To begin addressing this crisis I learned everything I could about weight loss and became a certified bariatric physician -- a doctor focused on the science of weight and metabolism. When I applied what I learned, my patients started seeing success; one was waiting for a heart transplant, but no longer needs a new heart because he lost enough weight to move out of the danger zone. Another lost a significant amount of weight and is able to walk again.

Other doctors should learn about effective treatments using the chronic disease model, but when I approached the residency program director at a local university with a proposal for integrating obesity education into the primary care physician curriculum, I was told that there are no questions about that subject on the medical boards, so it doesn't make sense to put it into the program.

It was eye-opening to learn that the "teach to the test" excuse is used as readily in medical residency programs as it is in secondary schools.

Let's change the test so we're evaluating prospective doctors on their proficiency using skills they'll actually need.

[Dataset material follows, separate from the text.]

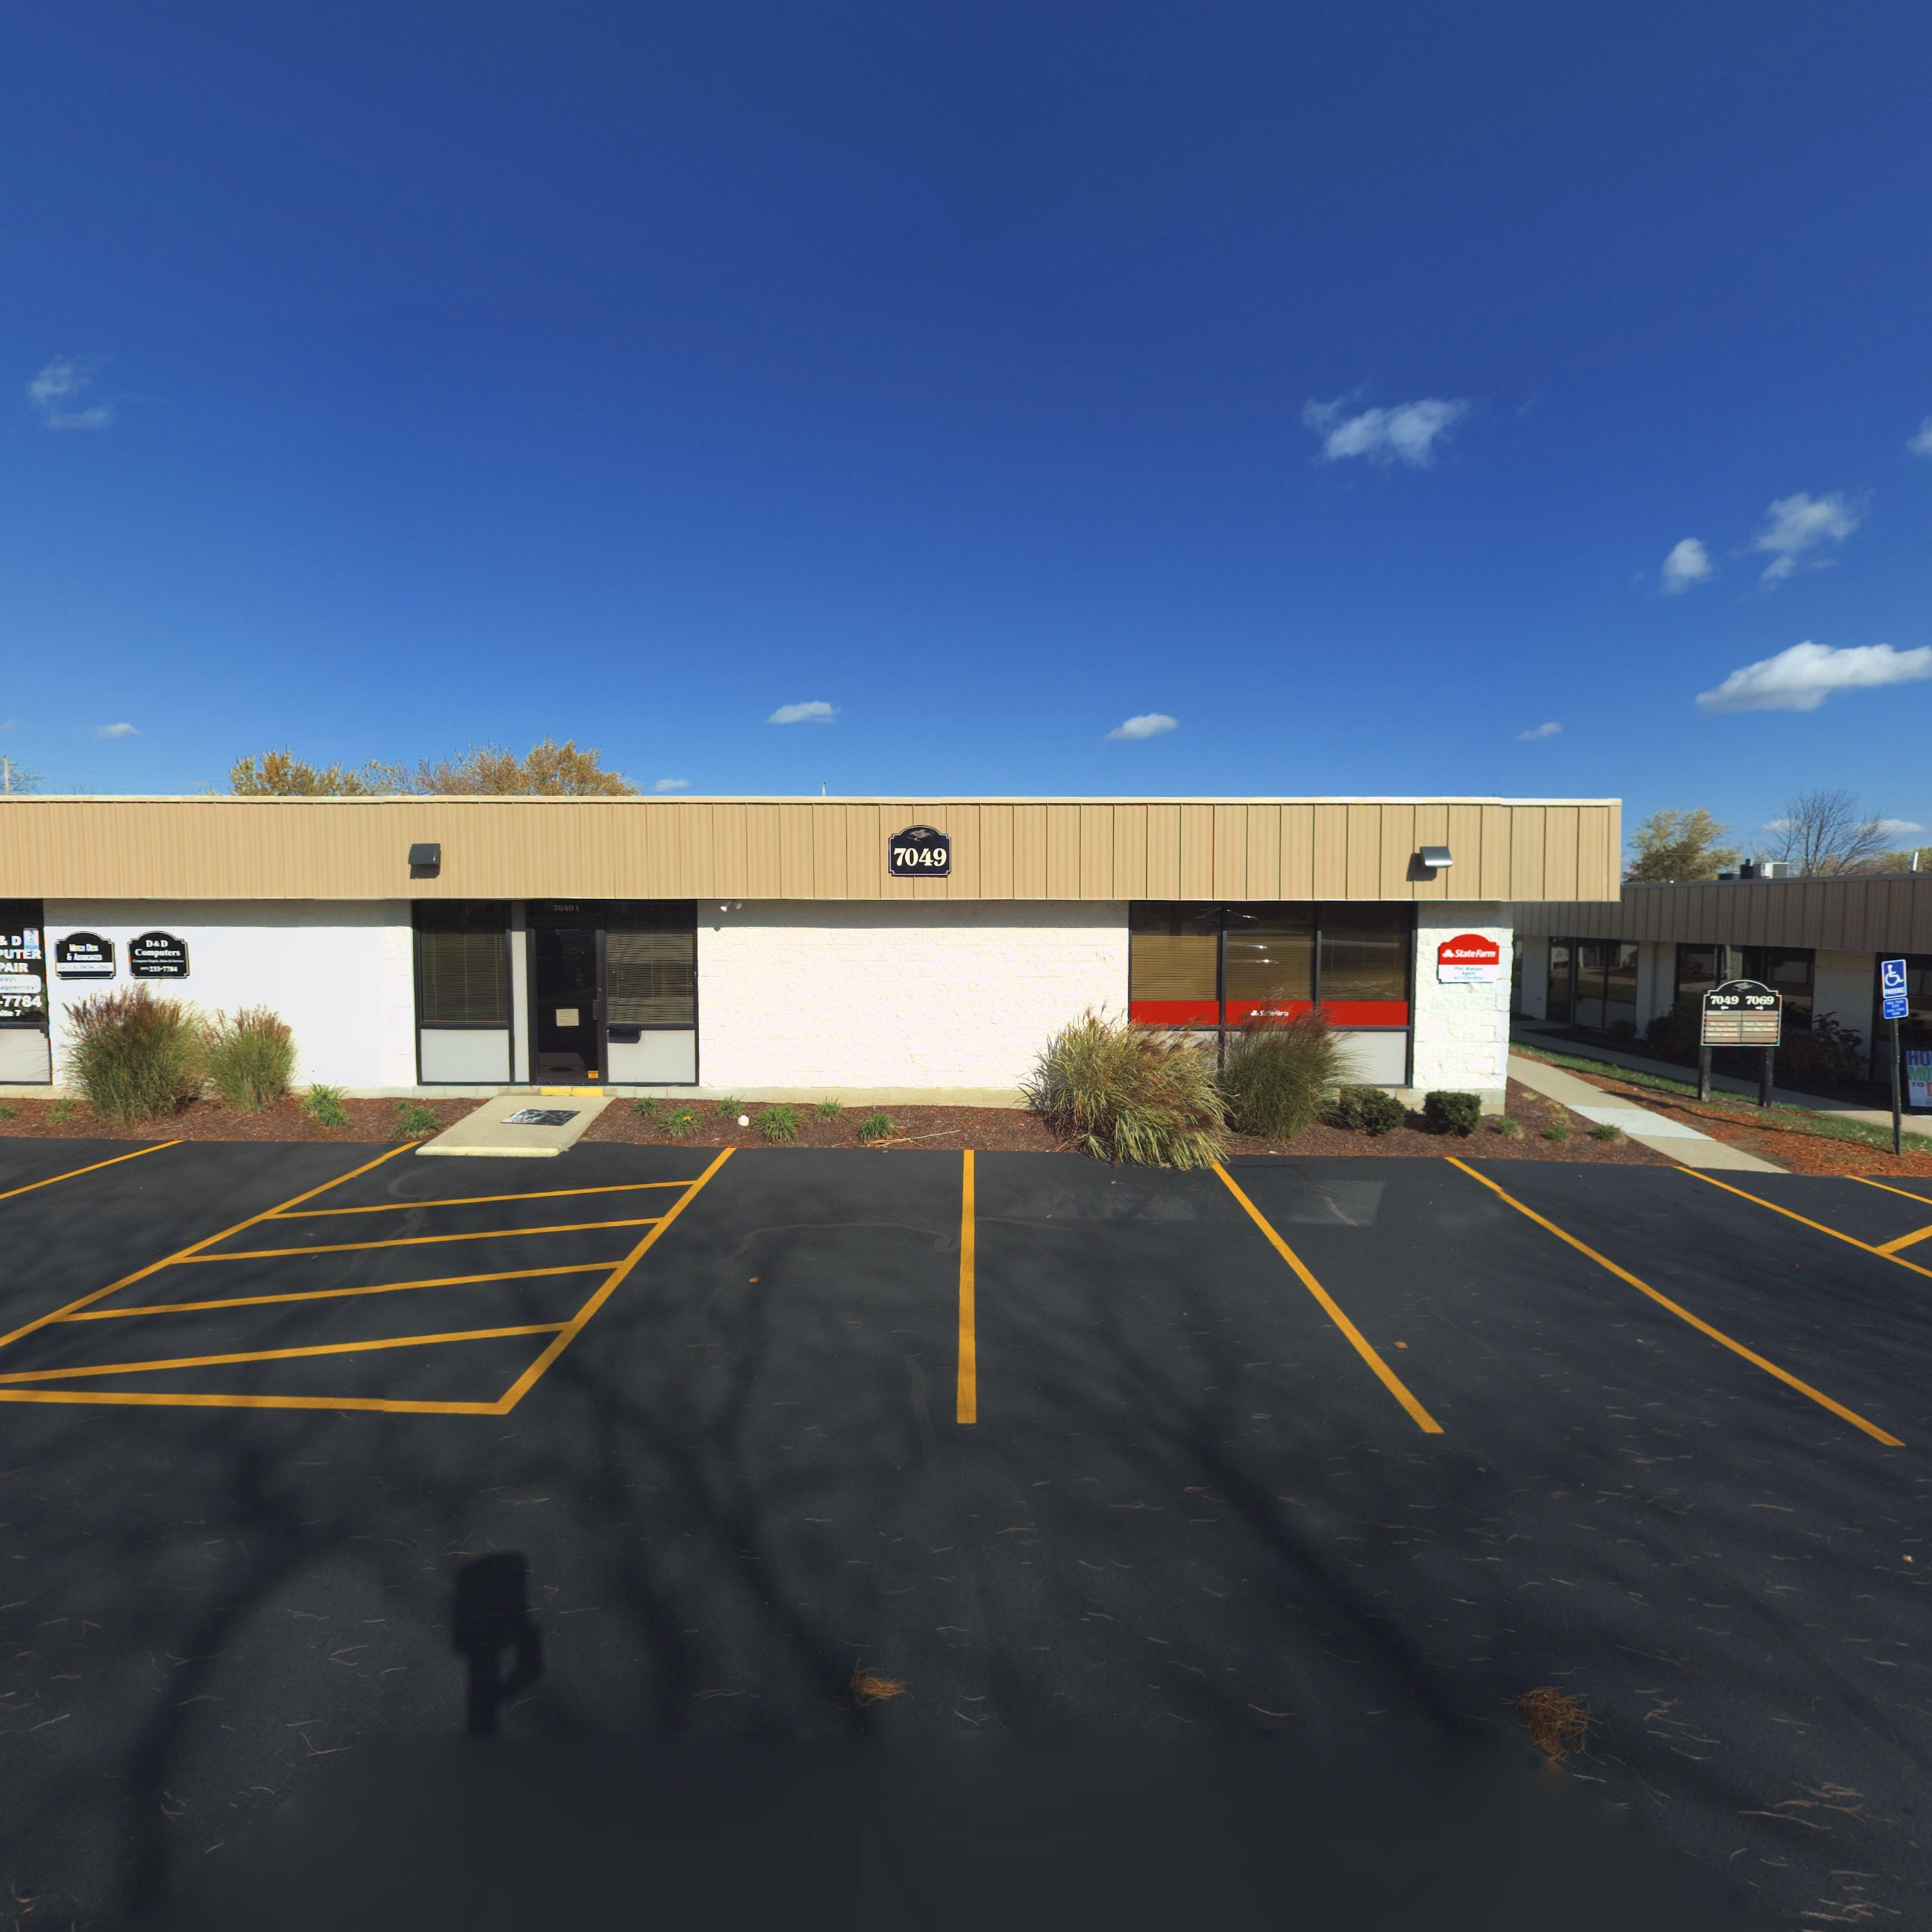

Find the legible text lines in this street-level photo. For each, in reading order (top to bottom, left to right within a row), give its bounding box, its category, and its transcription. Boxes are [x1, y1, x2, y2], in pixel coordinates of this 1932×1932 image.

By leaving doctors unprepared to address a problem that has a negative impact on millions of people, we're setting ourselves up to fail.

The confusion about obesity -- whether it's a disease that warrants medical treatment or an unfortunate situation brought about by a person's lack of willpower -- is not unique. There's a similar debate raging about alcoholism and drug abuse, and 10 medical institutions recently introduced the first accredited residency programs in addiction medicine. As a result, doctors who have completed medical school and a primary residency will spend a year studying the connection between brain chemistry and addiction.

This development represents a breakthrough in the way we're viewing and treating alcoholism and drug addiction, and we urgently need to take a similar step in the treatment of obesity.

Considering the magnitude of the problem, we need to change our mindset and re-evaluate the way we're educating doctors. Let's reframe our collective thinking and do what fad diets are unwilling to do: Propose that obesity, as a chronic disease, has no cure, but acknowledge that by accepting its chronic nature, patients can make a lifelong commitment to health.